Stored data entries
------------------------------------------------
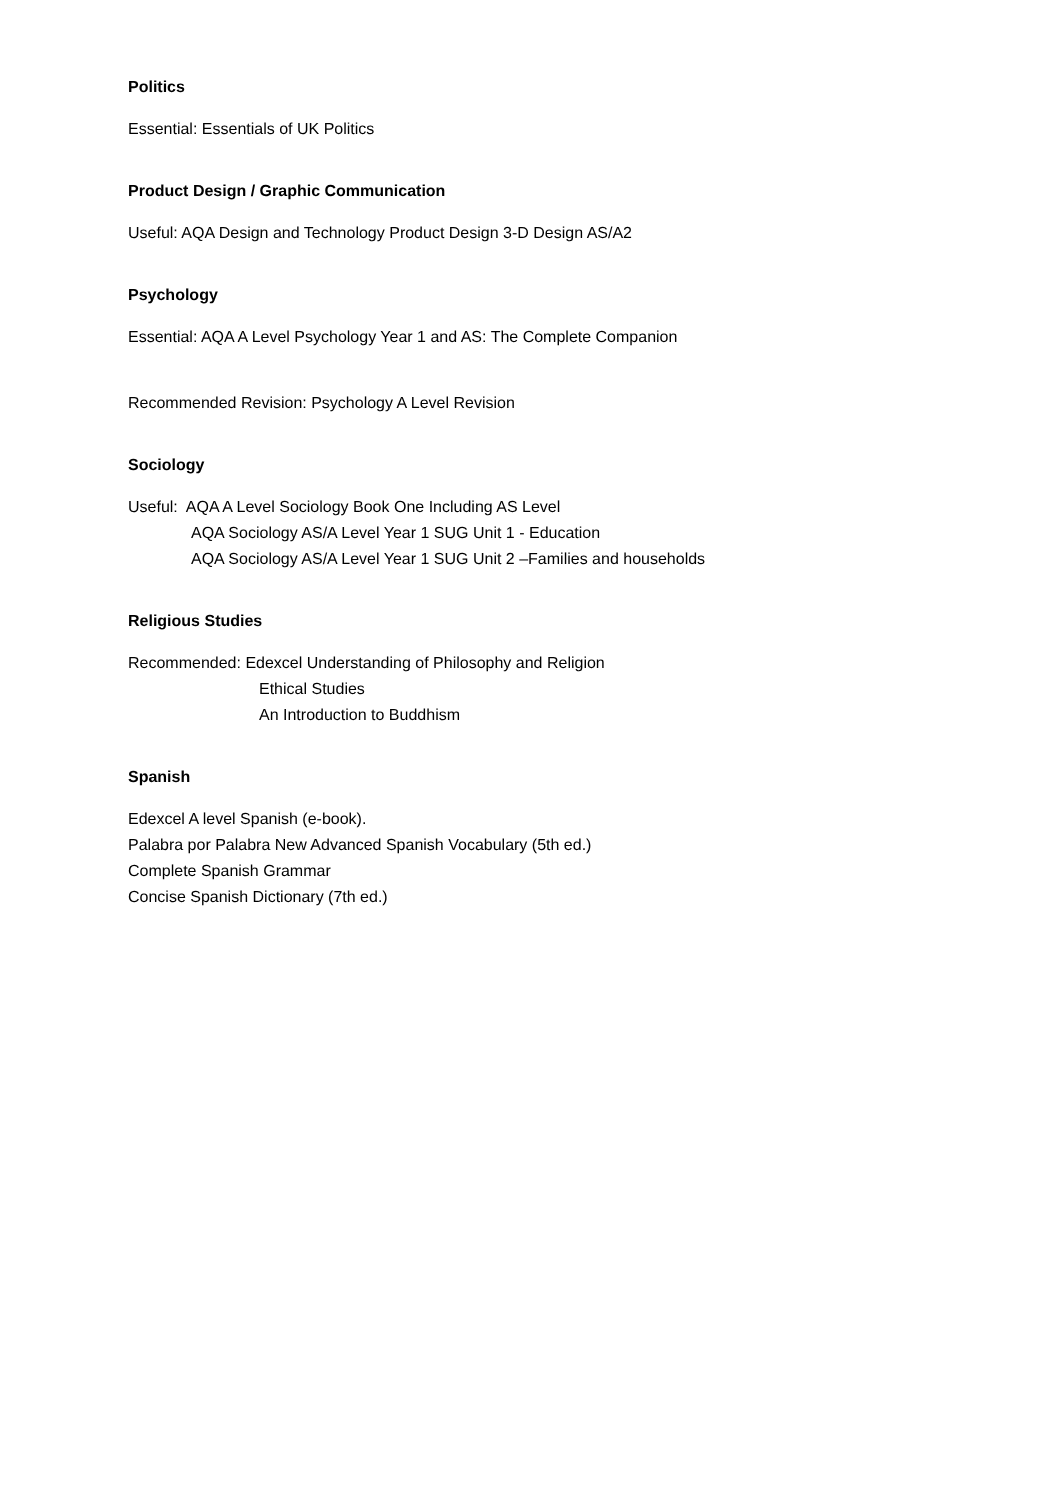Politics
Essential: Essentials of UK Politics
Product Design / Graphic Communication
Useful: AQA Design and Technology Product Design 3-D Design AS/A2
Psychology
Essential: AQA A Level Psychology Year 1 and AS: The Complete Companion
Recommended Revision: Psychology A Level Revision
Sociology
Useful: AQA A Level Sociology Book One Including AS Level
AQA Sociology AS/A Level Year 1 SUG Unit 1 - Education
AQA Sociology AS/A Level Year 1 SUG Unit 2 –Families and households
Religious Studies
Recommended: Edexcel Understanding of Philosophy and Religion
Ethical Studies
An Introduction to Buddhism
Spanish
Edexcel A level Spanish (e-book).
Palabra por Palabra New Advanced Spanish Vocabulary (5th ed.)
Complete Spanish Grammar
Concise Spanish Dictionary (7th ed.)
------------------------------------------------
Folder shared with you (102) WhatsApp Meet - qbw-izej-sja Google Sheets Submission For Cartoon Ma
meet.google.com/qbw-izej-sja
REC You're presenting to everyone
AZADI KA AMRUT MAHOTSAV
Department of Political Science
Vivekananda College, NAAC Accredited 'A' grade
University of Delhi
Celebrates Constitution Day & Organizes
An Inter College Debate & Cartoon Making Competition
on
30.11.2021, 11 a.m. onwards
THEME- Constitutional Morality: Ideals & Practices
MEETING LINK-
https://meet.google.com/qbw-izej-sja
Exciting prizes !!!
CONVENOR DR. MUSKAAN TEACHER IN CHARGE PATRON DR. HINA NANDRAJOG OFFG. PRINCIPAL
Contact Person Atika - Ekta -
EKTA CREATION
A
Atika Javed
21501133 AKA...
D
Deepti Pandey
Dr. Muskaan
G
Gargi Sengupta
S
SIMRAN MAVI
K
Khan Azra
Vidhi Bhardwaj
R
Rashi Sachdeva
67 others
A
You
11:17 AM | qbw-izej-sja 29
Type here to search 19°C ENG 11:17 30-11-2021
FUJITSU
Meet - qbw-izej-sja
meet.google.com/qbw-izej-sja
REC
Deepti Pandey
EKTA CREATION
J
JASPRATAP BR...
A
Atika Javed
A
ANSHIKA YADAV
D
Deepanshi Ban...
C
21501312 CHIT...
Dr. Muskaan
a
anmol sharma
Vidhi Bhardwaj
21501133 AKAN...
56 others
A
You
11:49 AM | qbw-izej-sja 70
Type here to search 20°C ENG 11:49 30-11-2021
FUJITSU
------------------------------------------------
◆ TASK PROMPT ◆
Write out, from the lines above, only those from the line with "Essential: AQA A" to the line with "Concise Spanish Dictionary (7th ed.)", exactly as given, including the first and the last.

◆ SOLUTION TO THE PROBLEM ◆
Essential: AQA A Level Psychology Year 1 and AS: The Complete Companion
Recommended Revision: Psychology A Level Revision
Sociology
Useful: AQA A Level Sociology Book One Including AS Level
AQA Sociology AS/A Level Year 1 SUG Unit 1 - Education
AQA Sociology AS/A Level Year 1 SUG Unit 2 –Families and households
Religious Studies
Recommended: Edexcel Understanding of Philosophy and Religion
Ethical Studies
An Introduction to Buddhism
Spanish
Edexcel A level Spanish (e-book).
Palabra por Palabra New Advanced Spanish Vocabulary (5th ed.)
Complete Spanish Grammar
Concise Spanish Dictionary (7th ed.)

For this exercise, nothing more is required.